The 3.8 percent boost, which was proposed by a legislative study panel that met last summer, would require the state to spend $5.3 million more than the governor has recommended.

Pogany noted that spending in most state agencies now exceeds what those agencies were spending before the 2011 cut. School districts also should be restored to spending levels found before the cut, he said.

But Jim Terwilliger of the state Bureau of Finance and Management said projected state revenues for next year would not cover the extra $5.3 million in spending.

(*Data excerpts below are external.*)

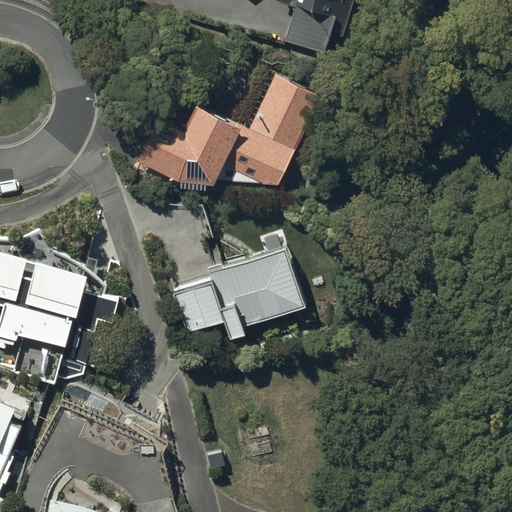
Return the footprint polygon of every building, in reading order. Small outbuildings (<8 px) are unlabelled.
[(295,0),(286,34),(324,44),(330,23),(345,27),(352,0),(295,0)] [(214,172),(280,168),(322,77),(278,57),(254,109),(243,104),(246,97),(202,77),(186,113),(161,101),(137,153),(178,171),(181,171),(182,181),(210,179),(209,171),(214,171),(214,172)] [(86,250),(0,232),(0,296),(1,297),(0,300),(0,338),(22,343),(15,376),(57,385),(82,375),(86,358),(106,362),(112,330),(93,327),(97,305),(118,309),(122,287),(80,278),(86,250)] [(234,335),(316,302),(290,239),(226,265),(224,261),(211,266),(214,274),(174,290),(190,331),(226,316),(234,335)] [(0,385),(0,511),(9,492),(2,490),(17,453),(13,451),(30,409),(16,403),(20,394),(0,385)] [(59,486),(57,486),(50,511),(156,511),(155,511),(154,511),(152,510),(151,509),(150,508),(148,507),(147,507),(145,506),(144,505),(142,504),(140,504),(139,503),(137,502),(136,502),(134,501),(133,500),(131,500),(130,499),(128,499),(126,498),(125,497),(123,497),(122,496),(120,496),(118,495),(117,495),(115,494),(114,494),(112,493),(110,493),(109,492),(107,492),(105,492),(104,491),(102,491),(101,490),(99,490),(97,490),(96,489),(94,489),(92,489),(91,489),(89,488),(87,488),(86,488),(84,488),(82,487),(80,487),(79,487),(77,487),(75,487),(74,487),(72,487),(70,486),(69,486),(67,486),(65,486),(64,486),(62,486),(60,486),(59,486)]
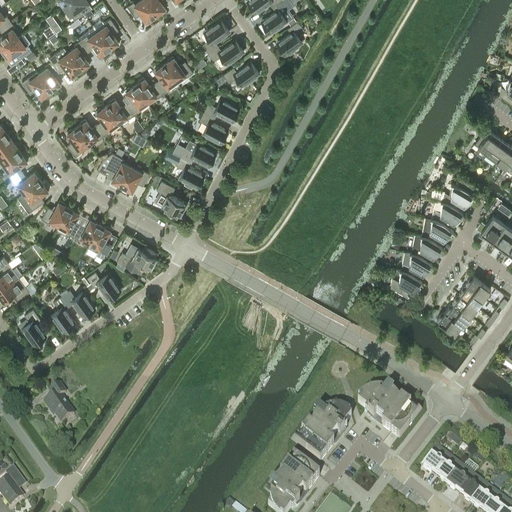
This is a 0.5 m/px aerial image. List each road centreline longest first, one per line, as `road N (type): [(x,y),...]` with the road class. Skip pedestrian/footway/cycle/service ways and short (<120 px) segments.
road 1 (residential): [(185,246),(276,69),(225,0)]
road 2 (residential): [(185,246),(169,274),(34,370),(0,321)]
road 3 (tertiary): [(185,246),(79,187),(32,129)]
road 4 (tertiary): [(185,246),(349,335)]
road 5 (residential): [(32,129),(145,49)]
road 6 (unclassified): [(52,511),(64,493),(0,406)]
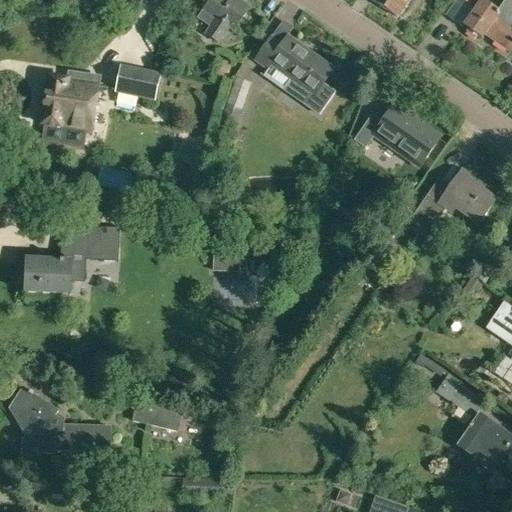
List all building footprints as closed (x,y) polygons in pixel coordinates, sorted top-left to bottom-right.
[(206,35),(218,43),(228,28),(233,31),(248,9),(233,0),(230,0),(230,2),(226,0),(210,0),(198,18),(211,28),(206,35)] [(371,0),(397,18),(409,0),(371,0)] [(484,34),(510,52),(511,49),(511,2),(509,0),(503,0),(497,10),(481,0),(481,1),(479,0),(463,0),(468,3),(469,1),(477,7),(464,26),(468,29),(466,32),(476,39),(479,36),(481,38),(484,34)] [(284,92),(319,117),(336,93),(323,84),(333,70),(289,39),(284,45),(272,37),(256,61),(267,69),(270,65),(291,80),(284,92)] [(211,81),(224,84),(229,63),(217,60),(211,81)] [(115,95),(159,102),(163,78),(120,70),(115,95)] [(42,134),(57,137),(58,129),(90,134),(97,87),(92,86),(93,81),(85,80),(84,85),(46,79),(40,126),(43,127),(42,134)] [(225,108),(240,114),(251,84),(236,79),(225,108)] [(420,167),(439,140),(424,129),(423,130),(406,118),(407,117),(393,108),(382,124),(372,117),(355,141),(365,148),(374,136),(420,167)] [(409,221),(429,235),(446,208),(453,213),(456,208),(479,225),(496,201),(472,185),(475,181),(461,172),(439,203),(427,195),(409,221)] [(365,261),(372,267),(399,229),(392,223),(365,261)] [(23,293),(70,296),(71,262),(70,262),(71,256),(100,257),(101,236),(61,234),(59,262),(25,260),(25,263),(20,263),(19,275),(24,275),(24,277),(19,277),(19,289),(23,289),(23,293)] [(332,275),(340,281),(368,241),(358,234),(344,253),(346,254),(332,275)] [(472,276),(484,284),(502,258),(490,250),(472,276)] [(226,272),(226,258),(214,258),(214,272),(226,272)] [(460,295),(466,300),(479,284),(473,279),(460,295)] [(266,295),(251,297),(252,310),(267,308),(266,295)] [(511,348),(511,308),(503,302),(485,331),(511,348)] [(425,367),(440,377),(444,371),(422,354),(415,364),(423,369),(425,367)] [(435,394),(474,419),(485,401),(447,376),(435,394)] [(22,457),(40,458),(40,455),(55,455),(55,451),(109,453),(110,428),(63,426),(63,420),(56,415),(58,412),(23,390),(9,410),(23,432),(22,457)] [(166,428),(177,430),(182,411),(136,401),(131,422),(165,430),(166,428)] [(478,452),(495,464),(499,459),(500,460),(511,443),(511,438),(479,417),(458,447),(474,458),(478,452)] [(125,465),(125,475),(139,474),(139,465),(125,465)] [(373,487),(378,480),(369,474),(365,481),(373,487)] [(183,492),(233,495),(234,482),(184,480),(183,492)] [(337,502),(345,505),(350,503),(353,496),(341,492),(337,502)] [(416,511),(377,497),(371,511),(416,511)]
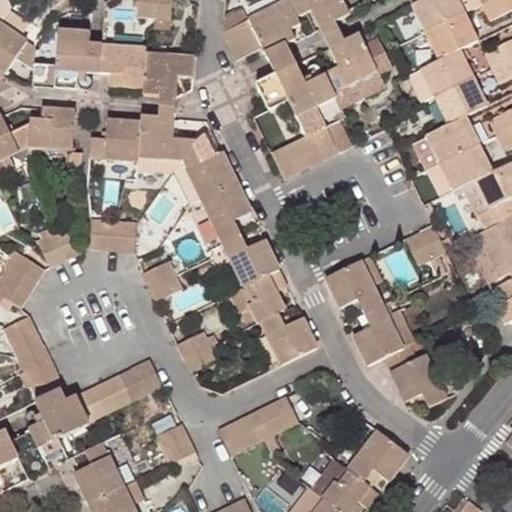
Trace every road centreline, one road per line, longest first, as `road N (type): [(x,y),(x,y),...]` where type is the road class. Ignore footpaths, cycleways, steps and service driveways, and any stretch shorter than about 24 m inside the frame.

If spending is boosted 3.8 percent for schools, the Legislature probably would follow tradition and give the same increase to state employee salaries and facilities that provide medical care to poor people in the Medicaid program, Terwilliger said. Increases for state employees and Medicaid providers would cost more money, he said.

“At the end of the day, we well know the Constitution requires a balanced budget,” Terwilliger said.

State aid was frozen in 2010 and cut in 2011 as part of Daugaard’s plan to slash most spending by 10 percent as a result of the recession. Because of some changes made by the Legislature, the effective cut to school districts in 2011 was 6.6 percent.

Daugaard’s plan would set spending per student from state and local funds at $4,764 next year. School districts want it raised to $4,805, the level in place before the 2011 cuts.

School district officials argue that they need more money to attract new teachers and keep the ones they have. Teachers often move to other states or take nonteaching jobs that pay more, they said.

Joy Smolnisky of the South Dakota Budget and Policy Institute, a nonprofit research group, said South Dakota’s average teacher’s salary was $39,580 in the 2012-2013 school year, 30 percent below the national average. South Dakota’s average teacher salary was also 20 percent to 46 percent lower than those in neighboring states, she said.

Even accounting for South Dakota’s low cost of living, its teachers earn much less than those in other states, she said.

A final decision on state aid to schools likely won’t be made until the Legislature passes a state budget in March.